══ Data records ══
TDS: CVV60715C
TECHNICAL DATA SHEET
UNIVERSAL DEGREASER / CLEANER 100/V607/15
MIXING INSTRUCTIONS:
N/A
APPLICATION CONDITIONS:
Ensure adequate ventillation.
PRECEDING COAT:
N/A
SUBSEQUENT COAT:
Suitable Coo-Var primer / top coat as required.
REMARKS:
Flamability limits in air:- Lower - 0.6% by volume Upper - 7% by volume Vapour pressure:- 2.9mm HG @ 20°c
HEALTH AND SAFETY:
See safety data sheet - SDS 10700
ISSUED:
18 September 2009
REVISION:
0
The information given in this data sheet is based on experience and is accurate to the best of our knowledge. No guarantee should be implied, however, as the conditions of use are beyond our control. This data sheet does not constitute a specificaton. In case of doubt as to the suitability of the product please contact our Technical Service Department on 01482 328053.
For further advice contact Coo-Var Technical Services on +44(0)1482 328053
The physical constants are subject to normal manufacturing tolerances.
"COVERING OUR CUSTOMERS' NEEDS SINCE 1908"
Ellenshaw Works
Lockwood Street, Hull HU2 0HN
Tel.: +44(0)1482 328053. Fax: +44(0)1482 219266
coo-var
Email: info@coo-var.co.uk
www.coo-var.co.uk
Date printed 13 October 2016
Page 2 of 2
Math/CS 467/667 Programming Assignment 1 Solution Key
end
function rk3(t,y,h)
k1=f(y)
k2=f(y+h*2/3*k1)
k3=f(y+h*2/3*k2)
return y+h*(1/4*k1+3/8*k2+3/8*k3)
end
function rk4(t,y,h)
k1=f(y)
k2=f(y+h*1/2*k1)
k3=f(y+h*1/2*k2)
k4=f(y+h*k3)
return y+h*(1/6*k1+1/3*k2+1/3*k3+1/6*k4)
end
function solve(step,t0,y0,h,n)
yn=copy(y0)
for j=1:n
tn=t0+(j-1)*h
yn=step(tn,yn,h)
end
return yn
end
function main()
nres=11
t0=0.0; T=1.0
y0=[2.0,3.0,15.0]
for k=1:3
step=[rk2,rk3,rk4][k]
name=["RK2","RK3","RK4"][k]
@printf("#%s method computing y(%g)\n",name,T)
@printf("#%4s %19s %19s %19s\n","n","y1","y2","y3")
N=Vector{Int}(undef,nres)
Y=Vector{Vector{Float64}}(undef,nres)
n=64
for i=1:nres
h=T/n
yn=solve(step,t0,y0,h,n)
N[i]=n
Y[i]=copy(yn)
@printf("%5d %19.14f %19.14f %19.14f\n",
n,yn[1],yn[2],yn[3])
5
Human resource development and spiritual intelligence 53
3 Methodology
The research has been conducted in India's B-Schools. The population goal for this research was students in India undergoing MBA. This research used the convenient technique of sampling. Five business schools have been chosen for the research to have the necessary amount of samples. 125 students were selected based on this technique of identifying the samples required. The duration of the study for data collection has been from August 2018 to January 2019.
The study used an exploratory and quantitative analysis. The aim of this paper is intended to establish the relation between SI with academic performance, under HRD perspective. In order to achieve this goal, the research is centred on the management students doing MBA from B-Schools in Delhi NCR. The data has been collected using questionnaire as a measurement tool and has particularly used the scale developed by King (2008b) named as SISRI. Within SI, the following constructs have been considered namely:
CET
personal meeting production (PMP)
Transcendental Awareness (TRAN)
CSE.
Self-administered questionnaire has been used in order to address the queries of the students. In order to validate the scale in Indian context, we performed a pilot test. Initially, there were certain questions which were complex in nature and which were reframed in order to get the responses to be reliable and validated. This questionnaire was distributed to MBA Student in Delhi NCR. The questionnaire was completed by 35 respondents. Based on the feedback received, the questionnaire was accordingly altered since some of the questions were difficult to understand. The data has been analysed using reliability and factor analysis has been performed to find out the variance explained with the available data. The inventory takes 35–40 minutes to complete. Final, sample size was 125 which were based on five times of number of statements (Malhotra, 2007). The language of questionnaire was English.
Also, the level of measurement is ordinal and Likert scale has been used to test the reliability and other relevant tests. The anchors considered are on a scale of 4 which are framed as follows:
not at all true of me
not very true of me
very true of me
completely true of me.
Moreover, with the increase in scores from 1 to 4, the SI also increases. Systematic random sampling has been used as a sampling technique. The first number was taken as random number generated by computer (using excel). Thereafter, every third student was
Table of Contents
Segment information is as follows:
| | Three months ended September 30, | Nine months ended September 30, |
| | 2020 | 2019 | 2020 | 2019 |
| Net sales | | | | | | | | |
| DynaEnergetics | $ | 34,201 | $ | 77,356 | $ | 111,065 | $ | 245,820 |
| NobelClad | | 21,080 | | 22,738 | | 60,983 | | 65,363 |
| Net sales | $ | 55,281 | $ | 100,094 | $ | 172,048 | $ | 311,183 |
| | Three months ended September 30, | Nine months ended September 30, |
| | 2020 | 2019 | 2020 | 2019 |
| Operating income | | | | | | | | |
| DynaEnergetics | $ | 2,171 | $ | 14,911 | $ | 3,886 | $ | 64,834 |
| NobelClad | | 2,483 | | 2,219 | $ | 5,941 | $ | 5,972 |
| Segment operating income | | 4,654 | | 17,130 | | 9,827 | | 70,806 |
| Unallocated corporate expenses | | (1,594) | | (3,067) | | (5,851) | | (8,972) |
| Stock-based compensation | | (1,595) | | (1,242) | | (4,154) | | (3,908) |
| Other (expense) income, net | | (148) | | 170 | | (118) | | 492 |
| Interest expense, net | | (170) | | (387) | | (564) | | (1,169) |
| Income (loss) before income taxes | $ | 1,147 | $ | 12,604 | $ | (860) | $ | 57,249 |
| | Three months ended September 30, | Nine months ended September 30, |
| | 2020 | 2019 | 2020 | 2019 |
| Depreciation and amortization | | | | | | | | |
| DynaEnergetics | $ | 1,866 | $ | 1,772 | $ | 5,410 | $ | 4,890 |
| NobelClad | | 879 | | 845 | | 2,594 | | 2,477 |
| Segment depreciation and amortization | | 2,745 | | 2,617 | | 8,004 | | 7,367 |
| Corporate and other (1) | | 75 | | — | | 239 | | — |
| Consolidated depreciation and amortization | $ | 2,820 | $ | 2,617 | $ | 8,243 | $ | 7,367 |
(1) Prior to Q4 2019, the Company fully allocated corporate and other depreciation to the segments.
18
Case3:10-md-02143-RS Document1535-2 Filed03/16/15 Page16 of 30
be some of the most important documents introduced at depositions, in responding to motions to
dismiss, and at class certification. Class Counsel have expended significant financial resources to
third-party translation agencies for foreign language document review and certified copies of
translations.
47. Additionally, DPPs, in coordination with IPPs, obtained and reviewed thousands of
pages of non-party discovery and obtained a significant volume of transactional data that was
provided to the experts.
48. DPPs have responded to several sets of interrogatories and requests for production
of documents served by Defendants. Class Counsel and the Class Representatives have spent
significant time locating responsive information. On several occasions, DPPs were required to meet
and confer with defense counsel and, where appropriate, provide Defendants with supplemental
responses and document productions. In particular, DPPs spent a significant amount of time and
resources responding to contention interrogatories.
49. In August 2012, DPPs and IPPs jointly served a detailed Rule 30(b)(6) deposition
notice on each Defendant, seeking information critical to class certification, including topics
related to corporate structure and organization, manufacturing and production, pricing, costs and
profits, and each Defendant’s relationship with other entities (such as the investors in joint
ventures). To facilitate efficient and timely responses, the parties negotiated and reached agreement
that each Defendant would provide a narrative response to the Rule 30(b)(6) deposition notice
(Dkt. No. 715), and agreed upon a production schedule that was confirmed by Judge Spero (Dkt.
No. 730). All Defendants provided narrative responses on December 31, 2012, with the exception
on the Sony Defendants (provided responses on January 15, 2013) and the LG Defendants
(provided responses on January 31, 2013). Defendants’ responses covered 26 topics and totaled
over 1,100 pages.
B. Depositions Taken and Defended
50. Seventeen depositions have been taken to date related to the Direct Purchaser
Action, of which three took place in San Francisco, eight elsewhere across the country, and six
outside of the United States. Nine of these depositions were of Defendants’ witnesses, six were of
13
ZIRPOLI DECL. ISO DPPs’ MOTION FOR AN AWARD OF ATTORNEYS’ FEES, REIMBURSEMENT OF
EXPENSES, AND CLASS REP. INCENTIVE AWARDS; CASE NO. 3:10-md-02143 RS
═══
### Exercise brief:
Within the entries above, how many lines contain the word "Rule"? State the number only.

### Completed exercise:
2